# Activity
Copy all lines of the listing that include the string "borr".

─── Dataset entries

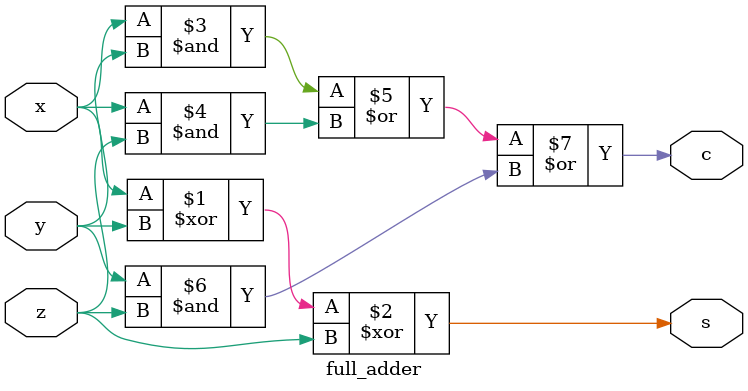
<source format=sv>
module full_adder 
(
    input  logic x,
    input  logic y,
    input  logic z,
    output logic s,
    output logic c
);
    
    assign s = x^y^z;
    assign c = (x & y) | (x & z) | (y & z);

endmodule
</source>
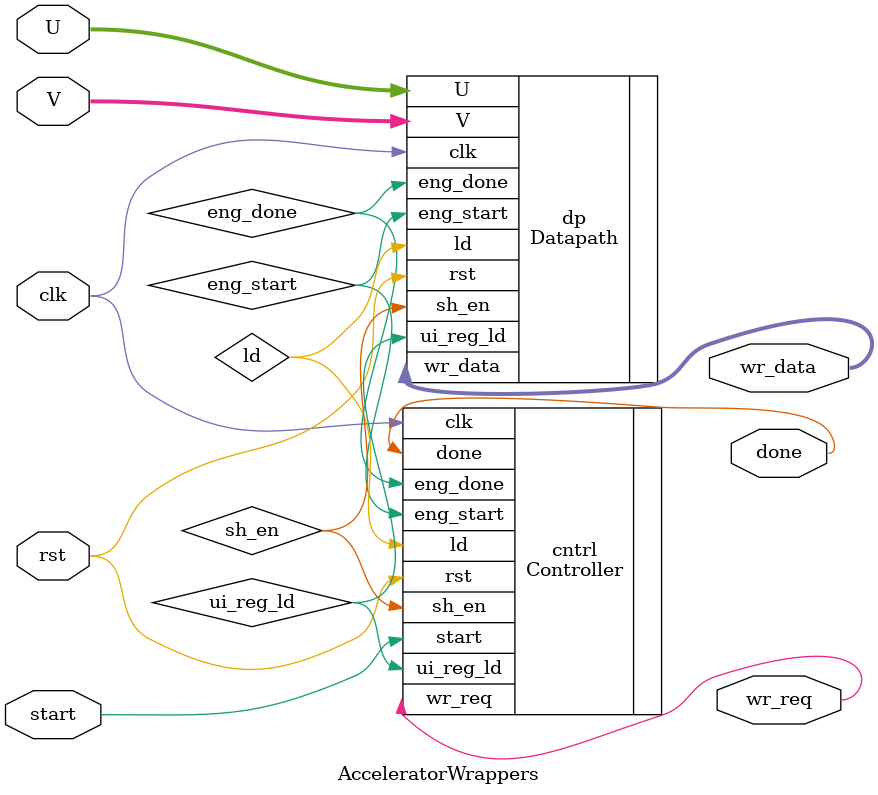
<source format=v>
module AcceleratorWrappers(input clk , rst, start, input [1:0] U, 
                           input [4:0] V, output done, wr_req, 
                           output [20:0] wr_data);

    wire ld, sh_en, eng_start, ui_reg_ld, eng_done;

    Datapath dp(.clk(clk), .rst(rst), .ld(ld), .sh_en(sh_en), 
                .eng_start(eng_start), .ui_reg_ld(ui_reg_ld) ,
                .V(V), .U(U), .eng_done(eng_done), .wr_data(wr_data));

    Controller cntrl(.clk(clk), .rst(rst), .eng_done(eng_done), .start(start),
                  .ld(ld), .sh_en(sh_en), .wr_req(wr_req), 
                  .eng_start(eng_start), .ui_reg_ld(ui_reg_ld), .done(done));

endmodule
</source>
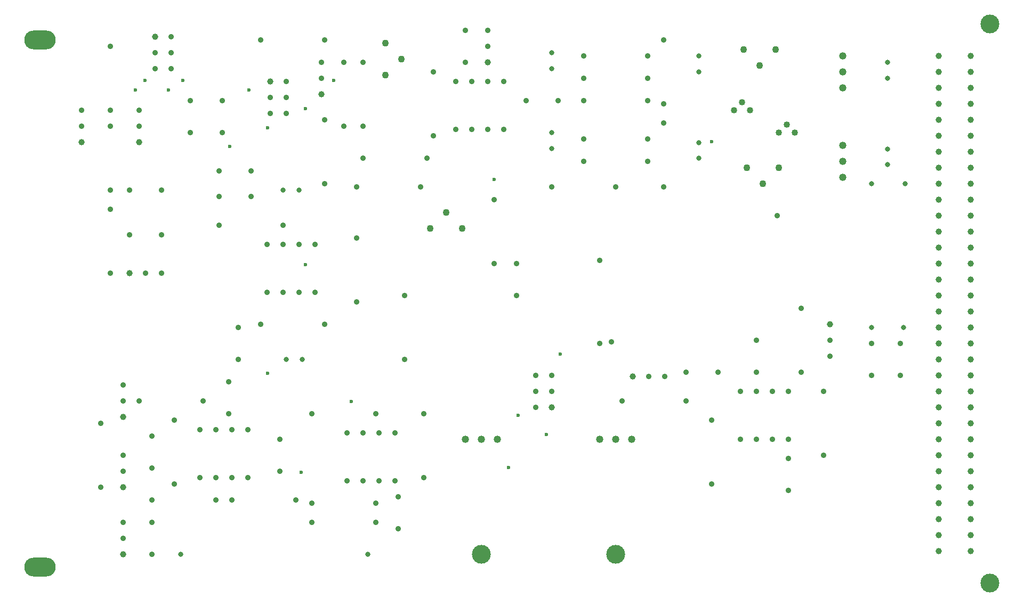
<source format=gbr>
G04 Generated by Ultiboard 10.0 *
%FSLAX25Y25*%
%MOIN*%

%ADD10O,0.19685X0.11811*%
%ADD11C,0.02362*%
%ADD12C,0.11811*%
%ADD13C,0.03500*%
%ADD14C,0.04000*%
%ADD15C,0.04333*%
%ADD16C,0.03150*%
%ADD17C,0.03543*%
%ADD18C,0.03917*%
%ADD19C,0.04667*%
%ADD20C,0.03937*%


G04 ColorRGB 000000 for the following layer *
%LNBohrung-Copper Top-Copper Bottom*%
%LPD*%
%FSLAX25Y25*%
%MOIN*%
G54D10*
X26000Y32000D03*
X26000Y362000D03*
G54D11*
X96500Y40000D03*
X189165Y91535D03*
X191929Y221457D03*
X168307Y153543D03*
X220646Y135874D03*
X91535Y336614D03*
X85630Y330709D03*
X106299Y330709D03*
X115157Y336614D03*
X191929Y318898D03*
X144685Y295276D03*
X168307Y307087D03*
X156496Y330709D03*
X209646Y336614D03*
X376000Y172000D03*
X324803Y126969D03*
X318898Y94488D03*
X342520Y115157D03*
X351378Y165354D03*
X310039Y274606D03*
X445866Y298228D03*
G54D12*
X302000Y40000D03*
X386000Y40000D03*
X620000Y22000D03*
X620000Y372000D03*
G54D13*
X494000Y80000D03*
X494000Y100000D03*
X502000Y154000D03*
X502000Y194000D03*
X254000Y162000D03*
X254000Y202000D03*
X224000Y270000D03*
X264000Y270000D03*
X228000Y288000D03*
X268000Y288000D03*
X250000Y56000D03*
X250000Y76000D03*
X218000Y86000D03*
X218000Y116000D03*
X238000Y86000D03*
X228000Y86000D03*
X248000Y86000D03*
X238000Y116000D03*
X228000Y116000D03*
X248000Y116000D03*
X158000Y264000D03*
X138000Y264000D03*
X82000Y240000D03*
X102000Y240000D03*
X70000Y216000D03*
X70000Y256000D03*
X96000Y74000D03*
X136000Y74000D03*
X126000Y88000D03*
X126000Y118000D03*
X156000Y118000D03*
X156000Y88000D03*
X136000Y88000D03*
X146000Y88000D03*
X136000Y118000D03*
X146000Y118000D03*
X128000Y136000D03*
X88000Y136000D03*
X110000Y124000D03*
X110000Y84000D03*
X78000Y136000D03*
X78000Y146000D03*
X64000Y82000D03*
X64000Y122000D03*
X96000Y60000D03*
X96000Y40000D03*
X78000Y60000D03*
X78000Y50000D03*
X96000Y94000D03*
X96000Y114000D03*
X78000Y92000D03*
X78000Y102000D03*
X92000Y216000D03*
X102000Y216000D03*
X144000Y128000D03*
X144000Y148000D03*
X196000Y128000D03*
X236000Y128000D03*
X186000Y74000D03*
X146000Y74000D03*
X176000Y92000D03*
X176000Y112000D03*
X196000Y60000D03*
X236000Y60000D03*
X196000Y72000D03*
X236000Y72000D03*
X188000Y204000D03*
X188000Y234000D03*
X168000Y204000D03*
X178000Y204000D03*
X168000Y234000D03*
X178000Y234000D03*
X198000Y204000D03*
X198000Y234000D03*
X150000Y162000D03*
X150000Y182000D03*
X224000Y198000D03*
X224000Y238000D03*
X120000Y304000D03*
X120000Y324000D03*
X140000Y304000D03*
X140000Y324000D03*
X52000Y318000D03*
X52000Y308000D03*
X70000Y318000D03*
X70000Y358000D03*
X88000Y318000D03*
X88000Y308000D03*
X82000Y268000D03*
X102000Y268000D03*
X70000Y268000D03*
X70000Y308000D03*
X98000Y344000D03*
X108000Y344000D03*
X108000Y364000D03*
X108000Y354000D03*
X98000Y354000D03*
X164000Y362000D03*
X204000Y362000D03*
X180000Y316000D03*
X170000Y316000D03*
X170000Y326000D03*
X180000Y326000D03*
X180000Y336000D03*
X158000Y280000D03*
X138000Y280000D03*
X228000Y308000D03*
X228000Y348000D03*
X204000Y312000D03*
X204000Y272000D03*
X216000Y308000D03*
X216000Y348000D03*
X202000Y348000D03*
X202000Y338000D03*
X487000Y252000D03*
X383234Y173057D03*
X310000Y222000D03*
X310000Y262000D03*
X376000Y172000D03*
X376000Y224000D03*
X266000Y128000D03*
X266000Y88000D03*
X346000Y142000D03*
X346000Y152000D03*
X336000Y142000D03*
X336000Y132000D03*
X336000Y152000D03*
X324000Y222000D03*
X324000Y202000D03*
X474000Y112000D03*
X464000Y112000D03*
X484000Y112000D03*
X494000Y112000D03*
X474000Y142000D03*
X464000Y142000D03*
X484000Y142000D03*
X494000Y142000D03*
X446000Y124000D03*
X446000Y84000D03*
X474000Y154000D03*
X474000Y174000D03*
X430000Y154000D03*
X450000Y154000D03*
X390000Y136000D03*
X430000Y136000D03*
X406708Y151292D03*
X416708Y151292D03*
X346000Y270000D03*
X386000Y270000D03*
X366000Y324000D03*
X406000Y324000D03*
X366000Y338000D03*
X406000Y338000D03*
X366000Y352000D03*
X406000Y352000D03*
X366000Y286000D03*
X406000Y286000D03*
X366000Y300000D03*
X406000Y300000D03*
X316000Y336000D03*
X316000Y306000D03*
X286000Y306000D03*
X296000Y306000D03*
X306000Y306000D03*
X286000Y336000D03*
X296000Y336000D03*
X306000Y336000D03*
X306000Y358000D03*
X306000Y368000D03*
X272000Y302000D03*
X272000Y342000D03*
X292000Y348000D03*
X292000Y368000D03*
X330000Y324000D03*
X350000Y324000D03*
X516000Y102000D03*
X516000Y142000D03*
X564000Y152000D03*
X564000Y172000D03*
X520000Y174000D03*
X520000Y164000D03*
X546000Y152000D03*
X546000Y172000D03*
G54D14*
X488000Y304000D03*
X493000Y309000D03*
X498000Y304000D03*
X470000Y318000D03*
X460000Y318000D03*
X465000Y323000D03*
G54D15*
X252000Y350000D03*
X242000Y340000D03*
X242000Y360000D03*
X280000Y254000D03*
X270000Y244000D03*
X290000Y244000D03*
X468000Y282000D03*
X488000Y282000D03*
X478000Y272000D03*
X476000Y346000D03*
X466000Y356000D03*
X486000Y356000D03*
G54D16*
X187843Y268000D03*
X178000Y268000D03*
X114000Y40000D03*
X231000Y40000D03*
X189843Y162000D03*
X180000Y162000D03*
X346000Y304000D03*
X346000Y294157D03*
X346000Y344157D03*
X346000Y354000D03*
X438000Y297843D03*
X438000Y288000D03*
X438000Y342157D03*
X438000Y352000D03*
X566000Y182000D03*
X567000Y272000D03*
X546000Y182000D03*
X546000Y272000D03*
X556000Y348000D03*
X556000Y338157D03*
X556000Y284000D03*
X556000Y293843D03*
G54D17*
X138000Y246000D03*
X178000Y246000D03*
X164000Y184000D03*
X204000Y184000D03*
X416000Y270000D03*
X416000Y310000D03*
X416000Y322000D03*
X416000Y362000D03*
G54D18*
X78000Y126000D03*
X78000Y40000D03*
X78000Y82000D03*
X82000Y216000D03*
X52000Y298000D03*
X88000Y298000D03*
X98000Y364000D03*
X170000Y336000D03*
X202000Y328000D03*
X346000Y132000D03*
X396708Y151292D03*
X306000Y348000D03*
X520000Y184000D03*
G54D19*
X376000Y112000D03*
X396000Y112000D03*
X386000Y112000D03*
X312000Y112000D03*
X302000Y112000D03*
X292000Y112000D03*
X528000Y286000D03*
X528000Y276000D03*
X528000Y296000D03*
X528000Y342000D03*
X528000Y332000D03*
X528000Y352000D03*
G54D20*
X588000Y252000D03*
X607921Y252000D03*
X588000Y62000D03*
X607921Y62000D03*
X588000Y42000D03*
X588000Y52000D03*
X607921Y42000D03*
X607921Y52000D03*
X588000Y92000D03*
X588000Y72000D03*
X588000Y82000D03*
X588000Y112000D03*
X588000Y102000D03*
X588000Y122000D03*
X607921Y92000D03*
X607921Y72000D03*
X607921Y82000D03*
X607921Y112000D03*
X607921Y102000D03*
X607921Y122000D03*
X588000Y192000D03*
X607921Y192000D03*
X588000Y142000D03*
X588000Y132000D03*
X588000Y152000D03*
X588000Y172000D03*
X588000Y162000D03*
X588000Y182000D03*
X607921Y142000D03*
X607921Y132000D03*
X607921Y152000D03*
X607921Y172000D03*
X607921Y162000D03*
X607921Y182000D03*
X588000Y222000D03*
X588000Y202000D03*
X588000Y212000D03*
X588000Y232000D03*
X588000Y242000D03*
X607921Y222000D03*
X607921Y202000D03*
X607921Y212000D03*
X607921Y232000D03*
X607921Y242000D03*
X588000Y282000D03*
X588000Y262000D03*
X588000Y272000D03*
X588000Y292000D03*
X588000Y312000D03*
X588000Y302000D03*
X607921Y282000D03*
X607921Y262000D03*
X607921Y272000D03*
X607921Y292000D03*
X607921Y312000D03*
X607921Y302000D03*
X588000Y332000D03*
X588000Y322000D03*
X588000Y342000D03*
X588000Y352000D03*
X607921Y332000D03*
X607921Y322000D03*
X607921Y342000D03*
X607921Y352000D03*

M00*

</source>
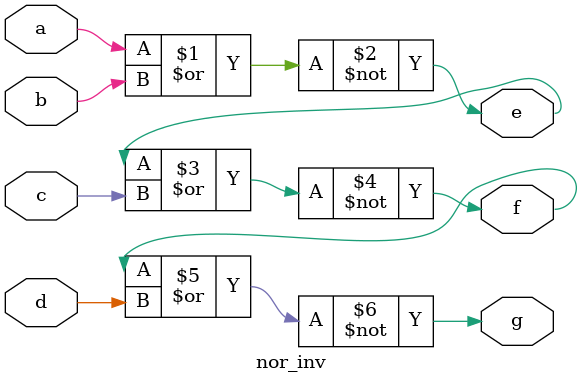
<source format=v>
`timescale 1ns / 1ps
module nor_inv(
input a, b, c, d,
output e, f, g
    );
assign e = ~(a | b);
assign f = ~(e | c);
assign g = ~(f | d);
endmodule
</source>
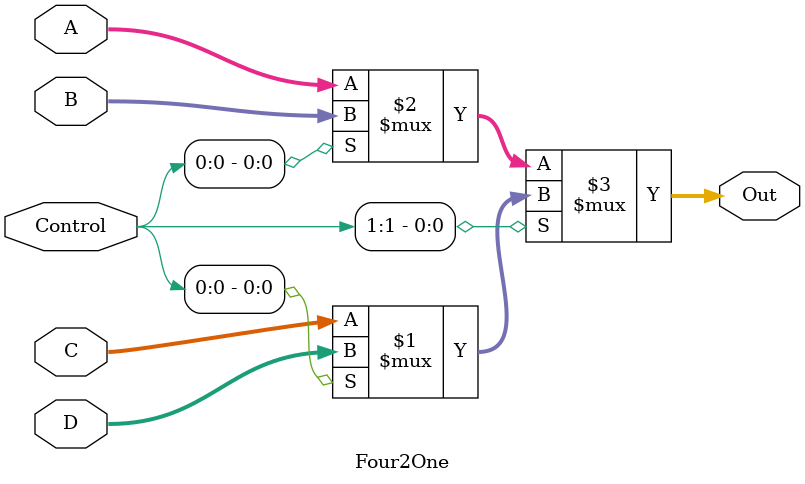
<source format=v>

module Register(
	input CLK,
	input [31:0] DataIn, 
	output reg [31:0] DataOut
);

	always @(posedge CLK)
	begin
		DataOut = DataIn;
	end
	
endmodule

module IR(
	input CLK, IRWrite,
	input [31:0] DataIn,
	output reg [31:0] DataOut
);

	always @(posedge CLK)
	begin
		if(IRWrite==1'b1) 
		begin
			DataOut <= DataIn;
		end
	end
	
endmodule

module SignExtend(
	input [15:0] In,
	output [31:0] Out
);

	assign Out = {{16{In[15]}},In[15:0]};

endmodule

module Four2One(
	input [1:0] Control,
	input [31:0] A, B, C, D,
	output [31:0] Out
);

	assign Out = Control[1] ? (Control[0] ? D : C) : (Control[0] ? B : A);
	
endmodule



</source>
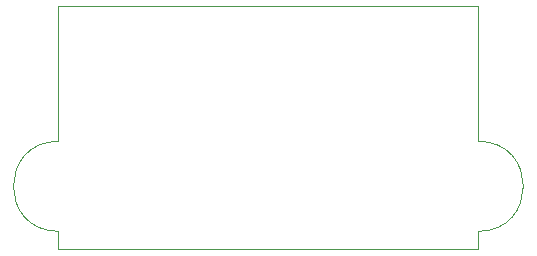
<source format=gbr>
%TF.GenerationSoftware,KiCad,Pcbnew,(6.0.0)*%
%TF.CreationDate,2022-01-24T18:04:17-05:00*%
%TF.ProjectId,3do switch,33646f20-7377-4697-9463-682e6b696361,rev?*%
%TF.SameCoordinates,Original*%
%TF.FileFunction,Profile,NP*%
%FSLAX46Y46*%
G04 Gerber Fmt 4.6, Leading zero omitted, Abs format (unit mm)*
G04 Created by KiCad (PCBNEW (6.0.0)) date 2022-01-24 18:04:17*
%MOMM*%
%LPD*%
G01*
G04 APERTURE LIST*
%TA.AperFunction,Profile*%
%ADD10C,0.100000*%
%TD*%
G04 APERTURE END LIST*
D10*
X167640000Y-104394000D02*
X132080000Y-104394000D01*
X132080000Y-104394000D02*
X132080000Y-102870000D01*
X167640000Y-102870000D02*
X167640000Y-104394000D01*
X132080000Y-95250000D02*
G75*
G03*
X132080000Y-102870000I0J-3810000D01*
G01*
X132080000Y-83820000D02*
X167640000Y-83820000D01*
X167640000Y-83820000D02*
X167640000Y-95250000D01*
X132080000Y-95250000D02*
X132080000Y-83820000D01*
X167640000Y-102870000D02*
G75*
G03*
X167640000Y-95250000I0J3810000D01*
G01*
M02*

</source>
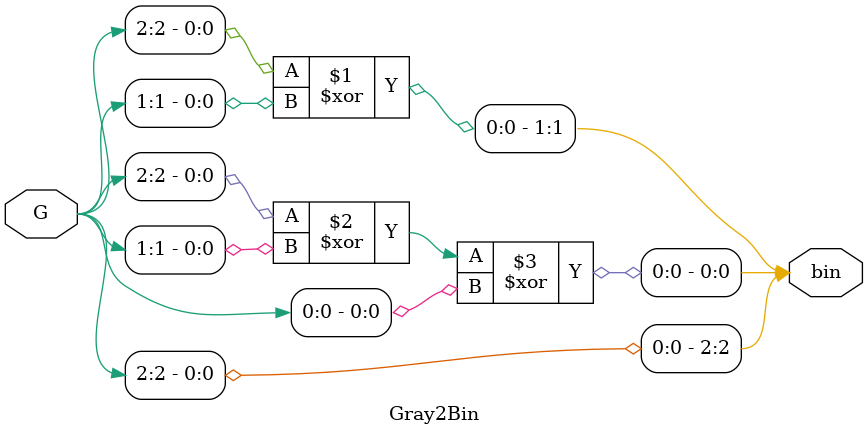
<source format=v>
`timescale 1ns / 1ps


module Gray2Bin
        (input [2:0] G, //gray code output
         output [2:0] bin   //binary input
        );

assign bin[2] = G[2];
assign bin[1] = G[2] ^ G[1];
assign bin[0] = G[2] ^ G[1] ^ G[0];

endmodule

</source>
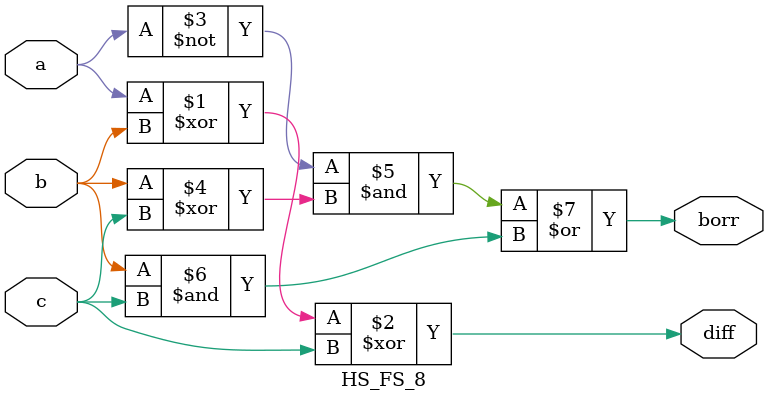
<source format=v>
`timescale 1ns / 1ps
module HS_FS_8(input a,b,c,output diff,borr);
    
	 
	 assign diff=a^b^c;
	 assign borr=(~a&(b^c))|(b&c);

endmodule

</source>
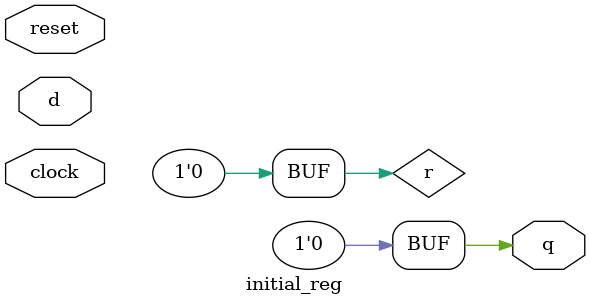
<source format=v>
/* Generated by Yosys 0.16+41 (git sha1 29c0a5958, clang 11.0.1-2 -fPIC -Os) */

(* src = "examples/initial.v:1.1-27.10" *)
module initial_reg(clock, reset, d, q);
  (* src = "examples/initial.v:2.8-2.13" *)
  input clock;
  wire clock;
  (* src = "examples/initial.v:4.8-4.9" *)
  input d;
  wire d;
  (* src = "examples/initial.v:5.9-5.10" *)
  output q;
  wire q;
  (* src = "examples/initial.v:8.6-8.7" *)
  wire r;
  (* src = "examples/initial.v:3.8-3.13" *)
  input reset;
  wire reset;
  assign q = 1'h0;
  assign r = 1'h0;
endmodule

</source>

──────

# Task solution
module HS_FS_8(input a,b,c,output diff,borr);
	 assign borr=(~a&(b^c))|(b&c);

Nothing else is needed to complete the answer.